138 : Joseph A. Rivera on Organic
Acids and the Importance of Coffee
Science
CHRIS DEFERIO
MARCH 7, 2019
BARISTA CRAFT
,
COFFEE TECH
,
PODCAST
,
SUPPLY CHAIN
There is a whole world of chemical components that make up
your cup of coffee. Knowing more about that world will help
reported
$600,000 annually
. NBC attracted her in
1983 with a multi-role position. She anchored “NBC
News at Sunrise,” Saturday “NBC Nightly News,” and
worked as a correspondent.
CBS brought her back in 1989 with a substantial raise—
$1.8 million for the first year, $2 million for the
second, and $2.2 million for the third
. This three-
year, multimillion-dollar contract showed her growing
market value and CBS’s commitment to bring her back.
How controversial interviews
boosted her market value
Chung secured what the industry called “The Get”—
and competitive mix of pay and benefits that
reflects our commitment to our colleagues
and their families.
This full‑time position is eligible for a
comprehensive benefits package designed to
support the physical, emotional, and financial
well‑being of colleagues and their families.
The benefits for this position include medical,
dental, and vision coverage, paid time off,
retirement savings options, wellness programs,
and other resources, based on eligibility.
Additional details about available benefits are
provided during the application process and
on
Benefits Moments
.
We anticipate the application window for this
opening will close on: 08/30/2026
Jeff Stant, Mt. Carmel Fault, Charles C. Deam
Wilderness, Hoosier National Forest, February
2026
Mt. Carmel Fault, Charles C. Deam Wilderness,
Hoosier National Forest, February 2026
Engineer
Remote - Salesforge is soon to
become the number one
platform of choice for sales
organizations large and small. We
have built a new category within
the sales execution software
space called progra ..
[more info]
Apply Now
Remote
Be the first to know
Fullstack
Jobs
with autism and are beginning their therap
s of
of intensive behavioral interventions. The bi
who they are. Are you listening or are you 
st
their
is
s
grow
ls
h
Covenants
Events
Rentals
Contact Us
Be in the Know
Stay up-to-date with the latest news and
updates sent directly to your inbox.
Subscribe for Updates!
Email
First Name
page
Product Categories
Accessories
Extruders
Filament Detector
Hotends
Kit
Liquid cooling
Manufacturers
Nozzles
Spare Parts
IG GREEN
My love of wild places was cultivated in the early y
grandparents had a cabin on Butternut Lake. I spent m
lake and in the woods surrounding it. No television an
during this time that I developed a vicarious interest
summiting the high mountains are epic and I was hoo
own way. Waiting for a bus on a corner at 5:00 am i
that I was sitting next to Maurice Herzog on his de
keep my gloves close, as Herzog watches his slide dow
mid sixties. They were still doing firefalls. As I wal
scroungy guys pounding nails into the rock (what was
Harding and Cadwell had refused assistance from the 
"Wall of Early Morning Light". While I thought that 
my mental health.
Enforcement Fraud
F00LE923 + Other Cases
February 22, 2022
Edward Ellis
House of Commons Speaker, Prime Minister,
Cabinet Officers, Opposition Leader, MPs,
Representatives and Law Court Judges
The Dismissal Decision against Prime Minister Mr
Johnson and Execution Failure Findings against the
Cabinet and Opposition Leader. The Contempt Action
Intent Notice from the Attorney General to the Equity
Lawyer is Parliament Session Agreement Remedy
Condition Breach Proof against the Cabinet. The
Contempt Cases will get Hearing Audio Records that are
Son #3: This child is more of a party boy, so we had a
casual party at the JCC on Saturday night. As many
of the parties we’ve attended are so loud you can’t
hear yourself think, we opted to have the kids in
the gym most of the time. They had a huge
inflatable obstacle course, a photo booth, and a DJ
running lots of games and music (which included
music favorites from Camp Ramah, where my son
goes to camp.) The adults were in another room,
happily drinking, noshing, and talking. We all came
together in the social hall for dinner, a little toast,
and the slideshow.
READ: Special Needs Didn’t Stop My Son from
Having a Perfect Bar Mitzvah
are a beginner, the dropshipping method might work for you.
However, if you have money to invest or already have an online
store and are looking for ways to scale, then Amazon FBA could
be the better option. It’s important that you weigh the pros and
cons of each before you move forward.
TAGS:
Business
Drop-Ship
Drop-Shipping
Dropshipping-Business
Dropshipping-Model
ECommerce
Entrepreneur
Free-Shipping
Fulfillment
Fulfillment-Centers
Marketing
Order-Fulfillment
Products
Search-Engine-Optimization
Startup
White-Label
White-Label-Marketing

**YOUR INSTRUCTIONS:** Reproduce each line of the material in which the string "Prime" occurs.

**RESULT:**
House of Commons Speaker, Prime Minister,
The Dismissal Decision against Prime Minister Mr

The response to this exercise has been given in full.